Copy out all lines from the material that contain the string "followed".

[Provided material — start]

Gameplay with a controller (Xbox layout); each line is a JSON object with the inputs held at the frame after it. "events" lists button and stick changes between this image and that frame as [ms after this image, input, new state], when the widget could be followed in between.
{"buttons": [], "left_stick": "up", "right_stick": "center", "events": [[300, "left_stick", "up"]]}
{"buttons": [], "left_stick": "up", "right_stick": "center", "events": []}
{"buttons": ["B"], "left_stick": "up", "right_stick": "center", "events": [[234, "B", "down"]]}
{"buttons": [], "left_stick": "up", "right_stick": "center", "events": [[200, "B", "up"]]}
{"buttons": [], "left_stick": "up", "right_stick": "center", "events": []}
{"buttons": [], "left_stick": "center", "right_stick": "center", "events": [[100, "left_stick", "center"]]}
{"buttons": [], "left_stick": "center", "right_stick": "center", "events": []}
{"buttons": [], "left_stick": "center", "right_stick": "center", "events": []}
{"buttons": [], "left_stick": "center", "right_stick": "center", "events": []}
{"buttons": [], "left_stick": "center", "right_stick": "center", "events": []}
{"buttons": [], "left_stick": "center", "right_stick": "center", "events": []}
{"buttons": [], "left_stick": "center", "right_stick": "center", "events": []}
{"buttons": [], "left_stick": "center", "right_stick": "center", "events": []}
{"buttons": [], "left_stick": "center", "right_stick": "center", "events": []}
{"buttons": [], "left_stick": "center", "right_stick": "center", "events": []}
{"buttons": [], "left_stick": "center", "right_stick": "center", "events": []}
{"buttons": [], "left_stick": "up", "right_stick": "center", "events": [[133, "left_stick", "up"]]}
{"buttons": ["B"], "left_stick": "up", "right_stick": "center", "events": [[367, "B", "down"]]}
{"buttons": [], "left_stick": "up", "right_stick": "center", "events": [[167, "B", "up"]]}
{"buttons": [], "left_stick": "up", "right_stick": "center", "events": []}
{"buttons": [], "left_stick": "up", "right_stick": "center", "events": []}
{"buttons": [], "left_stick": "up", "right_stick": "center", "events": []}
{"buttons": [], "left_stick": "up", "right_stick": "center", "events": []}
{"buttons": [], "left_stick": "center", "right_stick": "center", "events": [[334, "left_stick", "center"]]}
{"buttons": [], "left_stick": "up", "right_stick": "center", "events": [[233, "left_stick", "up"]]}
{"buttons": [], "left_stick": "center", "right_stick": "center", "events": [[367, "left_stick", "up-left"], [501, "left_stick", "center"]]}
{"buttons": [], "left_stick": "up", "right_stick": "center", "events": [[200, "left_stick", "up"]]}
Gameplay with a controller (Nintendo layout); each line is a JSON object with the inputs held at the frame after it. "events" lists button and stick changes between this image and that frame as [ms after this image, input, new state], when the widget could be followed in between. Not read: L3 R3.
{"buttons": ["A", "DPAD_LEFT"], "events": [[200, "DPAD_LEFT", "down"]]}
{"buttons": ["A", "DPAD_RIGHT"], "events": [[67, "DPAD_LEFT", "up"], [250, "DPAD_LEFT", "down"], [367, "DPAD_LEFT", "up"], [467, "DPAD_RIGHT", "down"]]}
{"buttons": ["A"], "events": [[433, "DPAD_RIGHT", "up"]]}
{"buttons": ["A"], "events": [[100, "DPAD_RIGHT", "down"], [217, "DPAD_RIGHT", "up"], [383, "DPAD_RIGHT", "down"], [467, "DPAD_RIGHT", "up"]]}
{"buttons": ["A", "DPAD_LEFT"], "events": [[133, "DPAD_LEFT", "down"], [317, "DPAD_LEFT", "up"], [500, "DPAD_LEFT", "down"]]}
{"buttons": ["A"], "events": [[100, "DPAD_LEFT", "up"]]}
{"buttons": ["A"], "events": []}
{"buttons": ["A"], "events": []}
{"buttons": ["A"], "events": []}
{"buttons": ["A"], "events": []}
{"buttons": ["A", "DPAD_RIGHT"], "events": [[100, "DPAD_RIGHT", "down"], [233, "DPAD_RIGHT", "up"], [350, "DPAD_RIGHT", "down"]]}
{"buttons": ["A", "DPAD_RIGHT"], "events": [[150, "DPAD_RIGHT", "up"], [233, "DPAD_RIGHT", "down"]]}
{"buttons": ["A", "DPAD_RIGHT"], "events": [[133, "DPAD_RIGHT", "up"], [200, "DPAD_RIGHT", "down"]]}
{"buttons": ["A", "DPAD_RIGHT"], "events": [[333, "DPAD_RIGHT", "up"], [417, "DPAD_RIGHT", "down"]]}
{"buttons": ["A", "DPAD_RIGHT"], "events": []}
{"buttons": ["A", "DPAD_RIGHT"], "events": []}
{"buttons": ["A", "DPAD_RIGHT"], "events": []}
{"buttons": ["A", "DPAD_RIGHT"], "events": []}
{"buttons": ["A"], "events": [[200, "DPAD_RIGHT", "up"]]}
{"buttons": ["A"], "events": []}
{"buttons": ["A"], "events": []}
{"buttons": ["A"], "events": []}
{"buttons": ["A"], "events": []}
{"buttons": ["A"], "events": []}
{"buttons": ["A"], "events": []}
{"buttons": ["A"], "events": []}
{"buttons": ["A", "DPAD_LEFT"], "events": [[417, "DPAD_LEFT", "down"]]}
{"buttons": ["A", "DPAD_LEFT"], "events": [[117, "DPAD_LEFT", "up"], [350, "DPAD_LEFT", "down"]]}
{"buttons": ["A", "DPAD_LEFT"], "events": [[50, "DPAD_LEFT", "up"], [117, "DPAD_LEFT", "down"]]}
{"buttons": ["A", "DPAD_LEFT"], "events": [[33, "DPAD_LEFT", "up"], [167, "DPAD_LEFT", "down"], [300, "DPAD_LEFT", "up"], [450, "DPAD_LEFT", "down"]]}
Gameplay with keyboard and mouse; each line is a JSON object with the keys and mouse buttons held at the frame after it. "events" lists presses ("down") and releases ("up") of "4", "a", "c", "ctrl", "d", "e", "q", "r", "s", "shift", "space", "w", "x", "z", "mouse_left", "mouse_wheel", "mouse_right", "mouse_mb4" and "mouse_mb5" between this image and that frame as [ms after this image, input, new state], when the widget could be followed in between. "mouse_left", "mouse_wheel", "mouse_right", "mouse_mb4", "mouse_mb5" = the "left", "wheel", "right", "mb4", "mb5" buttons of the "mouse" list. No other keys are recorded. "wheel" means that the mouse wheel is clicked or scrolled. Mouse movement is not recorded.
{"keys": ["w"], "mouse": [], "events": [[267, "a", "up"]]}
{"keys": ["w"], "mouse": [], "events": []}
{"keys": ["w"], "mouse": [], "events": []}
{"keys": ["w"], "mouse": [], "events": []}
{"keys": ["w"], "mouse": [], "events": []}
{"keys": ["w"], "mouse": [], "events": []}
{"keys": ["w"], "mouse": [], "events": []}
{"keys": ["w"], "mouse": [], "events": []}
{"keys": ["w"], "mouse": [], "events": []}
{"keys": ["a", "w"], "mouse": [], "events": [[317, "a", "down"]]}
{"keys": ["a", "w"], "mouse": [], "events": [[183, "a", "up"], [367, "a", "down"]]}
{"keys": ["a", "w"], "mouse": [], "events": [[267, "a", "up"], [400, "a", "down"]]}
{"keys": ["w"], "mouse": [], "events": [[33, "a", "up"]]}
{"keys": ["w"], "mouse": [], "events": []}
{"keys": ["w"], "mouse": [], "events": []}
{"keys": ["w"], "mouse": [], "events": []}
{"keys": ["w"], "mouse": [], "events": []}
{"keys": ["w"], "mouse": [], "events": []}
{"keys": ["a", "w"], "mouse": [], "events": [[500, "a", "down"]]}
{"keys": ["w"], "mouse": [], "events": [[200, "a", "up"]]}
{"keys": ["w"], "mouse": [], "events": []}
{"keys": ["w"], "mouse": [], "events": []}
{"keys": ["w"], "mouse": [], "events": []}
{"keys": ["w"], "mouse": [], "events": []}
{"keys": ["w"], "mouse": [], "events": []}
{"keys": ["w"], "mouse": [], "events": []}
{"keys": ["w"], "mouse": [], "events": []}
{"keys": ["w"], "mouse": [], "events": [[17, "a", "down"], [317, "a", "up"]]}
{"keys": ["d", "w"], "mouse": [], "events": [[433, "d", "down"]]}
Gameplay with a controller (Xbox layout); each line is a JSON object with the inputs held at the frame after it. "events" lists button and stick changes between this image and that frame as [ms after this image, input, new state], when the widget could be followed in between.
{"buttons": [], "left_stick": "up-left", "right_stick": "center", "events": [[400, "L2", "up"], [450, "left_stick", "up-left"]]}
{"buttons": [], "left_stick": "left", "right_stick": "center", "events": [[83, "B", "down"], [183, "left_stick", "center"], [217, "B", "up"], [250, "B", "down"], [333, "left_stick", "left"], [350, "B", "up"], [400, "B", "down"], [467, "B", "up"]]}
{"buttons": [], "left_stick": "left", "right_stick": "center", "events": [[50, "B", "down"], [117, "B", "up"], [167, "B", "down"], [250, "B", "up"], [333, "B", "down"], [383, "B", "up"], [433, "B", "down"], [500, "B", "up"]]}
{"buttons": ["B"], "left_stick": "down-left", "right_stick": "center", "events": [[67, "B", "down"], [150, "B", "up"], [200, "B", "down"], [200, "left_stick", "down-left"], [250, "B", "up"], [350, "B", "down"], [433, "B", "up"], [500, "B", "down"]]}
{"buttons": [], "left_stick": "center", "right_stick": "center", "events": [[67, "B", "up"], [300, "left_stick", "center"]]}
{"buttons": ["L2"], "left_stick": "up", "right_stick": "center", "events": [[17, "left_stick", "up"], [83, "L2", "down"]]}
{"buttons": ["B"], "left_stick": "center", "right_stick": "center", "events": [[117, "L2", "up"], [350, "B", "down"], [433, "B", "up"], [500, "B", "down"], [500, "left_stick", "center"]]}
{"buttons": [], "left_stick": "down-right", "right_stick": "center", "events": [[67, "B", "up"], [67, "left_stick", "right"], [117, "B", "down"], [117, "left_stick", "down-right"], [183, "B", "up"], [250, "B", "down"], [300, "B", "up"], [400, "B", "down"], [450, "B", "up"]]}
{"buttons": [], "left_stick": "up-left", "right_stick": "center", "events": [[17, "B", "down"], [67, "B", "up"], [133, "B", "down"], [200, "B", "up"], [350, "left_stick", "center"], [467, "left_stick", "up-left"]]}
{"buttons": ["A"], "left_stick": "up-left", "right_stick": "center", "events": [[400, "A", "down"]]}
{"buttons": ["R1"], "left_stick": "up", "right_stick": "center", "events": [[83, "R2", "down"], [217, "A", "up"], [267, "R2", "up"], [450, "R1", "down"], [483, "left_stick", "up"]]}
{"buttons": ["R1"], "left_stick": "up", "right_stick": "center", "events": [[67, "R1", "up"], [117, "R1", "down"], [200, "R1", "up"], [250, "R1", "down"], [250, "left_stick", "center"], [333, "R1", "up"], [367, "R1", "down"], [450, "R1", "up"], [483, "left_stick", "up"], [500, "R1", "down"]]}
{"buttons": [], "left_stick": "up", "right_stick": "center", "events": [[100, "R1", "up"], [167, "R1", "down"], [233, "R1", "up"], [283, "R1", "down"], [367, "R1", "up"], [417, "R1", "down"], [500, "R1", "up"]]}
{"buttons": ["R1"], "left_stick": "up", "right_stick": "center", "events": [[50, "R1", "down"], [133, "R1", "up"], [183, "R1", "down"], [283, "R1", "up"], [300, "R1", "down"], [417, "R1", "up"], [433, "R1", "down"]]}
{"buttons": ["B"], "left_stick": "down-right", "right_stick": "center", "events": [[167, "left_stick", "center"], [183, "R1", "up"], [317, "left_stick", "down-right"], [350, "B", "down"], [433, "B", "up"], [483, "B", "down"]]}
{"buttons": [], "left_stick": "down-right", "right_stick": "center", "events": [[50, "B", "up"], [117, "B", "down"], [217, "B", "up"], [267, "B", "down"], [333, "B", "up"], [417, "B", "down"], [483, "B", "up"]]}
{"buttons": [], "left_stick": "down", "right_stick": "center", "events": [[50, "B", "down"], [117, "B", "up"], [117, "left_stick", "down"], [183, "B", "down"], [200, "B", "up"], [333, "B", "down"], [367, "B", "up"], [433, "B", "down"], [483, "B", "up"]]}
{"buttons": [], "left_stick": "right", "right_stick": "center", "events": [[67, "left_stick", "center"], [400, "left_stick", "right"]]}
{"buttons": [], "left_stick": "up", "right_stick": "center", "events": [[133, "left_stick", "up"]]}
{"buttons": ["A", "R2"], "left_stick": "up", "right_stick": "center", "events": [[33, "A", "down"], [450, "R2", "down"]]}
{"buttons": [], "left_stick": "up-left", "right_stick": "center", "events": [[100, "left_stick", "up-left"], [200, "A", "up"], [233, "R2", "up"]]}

[Provided material — finish]

(Response for this exercise):
Gameplay with a controller (Xbox layout); each line is a JSON object with the inputs held at the frame after it. "events" lists button and stick changes between this image and that frame as [ms after this image, input, new state], when the widget could be followed in between.
Gameplay with a controller (Nintendo layout); each line is a JSON object with the inputs held at the frame after it. "events" lists button and stick changes between this image and that frame as [ms after this image, input, new state], when the widget could be followed in between. Not read: L3 R3.
Gameplay with keyboard and mouse; each line is a JSON object with the keys and mouse buttons held at the frame after it. "events" lists presses ("down") and releases ("up") of "4", "a", "c", "ctrl", "d", "e", "q", "r", "s", "shift", "space", "w", "x", "z", "mouse_left", "mouse_wheel", "mouse_right", "mouse_mb4" and "mouse_mb5" between this image and that frame as [ms after this image, input, new state], when the widget could be followed in between. "mouse_left", "mouse_wheel", "mouse_right", "mouse_mb4", "mouse_mb5" = the "left", "wheel", "right", "mb4", "mb5" buttons of the "mouse" list. No other keys are recorded. "wheel" means that the mouse wheel is clicked or scrolled. Mouse movement is not recorded.
Gameplay with a controller (Xbox layout); each line is a JSON object with the inputs held at the frame after it. "events" lists button and stick changes between this image and that frame as [ms after this image, input, new state], when the widget could be followed in between.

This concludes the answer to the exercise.